X-ray reflectometry (XRR) is a highly used tool for the measurement of semiconductor and other high-performance surfaces. This work presents novel models and methods for the evaluation of surfaces having geometries that have not been addressed previously.
A model and experimental procedure are developed to determine the effect that mid-spatial frequency errors have on the x-ray reflectivity of optics. This model is used to simultaneously determine the surface roughness and waviness of surfaces; greatly extending the breadth of XRR. To evaluate this model, borosilicate glass optics were magnetorheologically polished to have waviness features of 100 nm peak-valley and spatial wavelength 4 mm/cycle. XRR measurements of these samples predicted the high-frequency surface roughness and the mid-spatial frequency waviness as measured by atomic force microscopy (AFM) and Fizeau interferometry with sub-nanometer accuracy.

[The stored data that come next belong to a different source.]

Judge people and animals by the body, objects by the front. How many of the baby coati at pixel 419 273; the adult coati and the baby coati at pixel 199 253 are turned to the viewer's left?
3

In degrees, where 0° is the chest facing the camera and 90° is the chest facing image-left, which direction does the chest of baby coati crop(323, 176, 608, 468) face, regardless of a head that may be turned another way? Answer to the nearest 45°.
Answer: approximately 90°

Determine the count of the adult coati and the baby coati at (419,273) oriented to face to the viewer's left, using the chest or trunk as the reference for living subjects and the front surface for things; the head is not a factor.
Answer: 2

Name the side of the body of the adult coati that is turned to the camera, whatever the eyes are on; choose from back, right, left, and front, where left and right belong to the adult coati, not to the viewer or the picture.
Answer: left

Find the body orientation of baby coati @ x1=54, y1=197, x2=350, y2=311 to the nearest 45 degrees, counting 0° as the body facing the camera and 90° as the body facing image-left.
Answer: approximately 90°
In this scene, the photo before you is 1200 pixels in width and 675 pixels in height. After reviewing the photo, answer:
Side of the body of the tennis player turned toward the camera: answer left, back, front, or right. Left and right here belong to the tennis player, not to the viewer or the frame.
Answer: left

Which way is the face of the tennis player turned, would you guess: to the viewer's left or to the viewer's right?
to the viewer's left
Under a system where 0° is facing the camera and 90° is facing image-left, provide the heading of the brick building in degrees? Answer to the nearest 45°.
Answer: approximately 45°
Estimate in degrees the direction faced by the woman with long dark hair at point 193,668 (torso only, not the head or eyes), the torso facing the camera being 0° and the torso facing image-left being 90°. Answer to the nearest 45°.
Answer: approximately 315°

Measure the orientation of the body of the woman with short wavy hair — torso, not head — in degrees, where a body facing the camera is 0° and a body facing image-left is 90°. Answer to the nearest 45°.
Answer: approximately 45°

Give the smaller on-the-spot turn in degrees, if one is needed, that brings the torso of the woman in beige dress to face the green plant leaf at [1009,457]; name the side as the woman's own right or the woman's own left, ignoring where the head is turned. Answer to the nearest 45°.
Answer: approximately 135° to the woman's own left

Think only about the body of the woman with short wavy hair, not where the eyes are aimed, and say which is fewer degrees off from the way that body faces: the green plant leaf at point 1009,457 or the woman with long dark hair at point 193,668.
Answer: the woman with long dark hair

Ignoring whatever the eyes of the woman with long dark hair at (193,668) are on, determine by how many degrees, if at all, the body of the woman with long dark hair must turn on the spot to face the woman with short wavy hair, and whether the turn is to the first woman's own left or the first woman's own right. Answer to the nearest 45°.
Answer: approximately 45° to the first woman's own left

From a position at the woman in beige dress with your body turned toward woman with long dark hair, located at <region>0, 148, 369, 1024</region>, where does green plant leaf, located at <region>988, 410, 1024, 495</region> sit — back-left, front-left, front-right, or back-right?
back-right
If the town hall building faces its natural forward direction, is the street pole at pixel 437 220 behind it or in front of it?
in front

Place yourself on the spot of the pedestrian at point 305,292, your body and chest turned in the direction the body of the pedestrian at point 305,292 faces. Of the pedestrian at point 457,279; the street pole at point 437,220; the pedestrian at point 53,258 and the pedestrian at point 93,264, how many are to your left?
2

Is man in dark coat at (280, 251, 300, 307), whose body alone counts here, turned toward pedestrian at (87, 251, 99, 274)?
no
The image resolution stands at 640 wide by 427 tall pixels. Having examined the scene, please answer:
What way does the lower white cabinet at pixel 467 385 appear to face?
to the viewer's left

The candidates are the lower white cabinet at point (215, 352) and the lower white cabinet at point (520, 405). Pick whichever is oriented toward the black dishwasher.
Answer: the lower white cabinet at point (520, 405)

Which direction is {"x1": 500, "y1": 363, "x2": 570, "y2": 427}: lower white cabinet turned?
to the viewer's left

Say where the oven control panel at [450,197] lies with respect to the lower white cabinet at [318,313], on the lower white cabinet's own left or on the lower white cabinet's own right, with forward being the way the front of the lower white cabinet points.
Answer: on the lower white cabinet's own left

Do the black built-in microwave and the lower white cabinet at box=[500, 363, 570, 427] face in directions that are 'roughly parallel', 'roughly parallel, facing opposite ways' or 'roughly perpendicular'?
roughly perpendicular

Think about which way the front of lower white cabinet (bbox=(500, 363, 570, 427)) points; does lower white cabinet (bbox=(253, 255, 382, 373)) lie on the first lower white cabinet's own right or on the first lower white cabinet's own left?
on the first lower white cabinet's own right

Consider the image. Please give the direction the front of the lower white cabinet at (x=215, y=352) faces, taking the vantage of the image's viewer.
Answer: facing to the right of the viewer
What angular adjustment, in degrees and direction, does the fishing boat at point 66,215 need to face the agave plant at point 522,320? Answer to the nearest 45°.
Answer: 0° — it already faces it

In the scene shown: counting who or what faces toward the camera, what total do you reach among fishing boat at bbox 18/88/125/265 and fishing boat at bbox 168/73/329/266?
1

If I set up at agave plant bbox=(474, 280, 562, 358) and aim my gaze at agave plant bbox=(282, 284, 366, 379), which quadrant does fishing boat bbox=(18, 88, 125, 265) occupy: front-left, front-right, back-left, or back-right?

Additionally, a comprehensive model for the evaluation of surface roughness of curved surfaces using XRR is developed. This work extends XRR as a technique for evaluating the surface roughness of external and internal surfaces of cylinders and spherical shells. Experimental measurements using thin polished silicon wafers that were bent using a specialized flexure-based fixture to various radii and the predicted RMS roughness from XRR is compared with AFM measurements.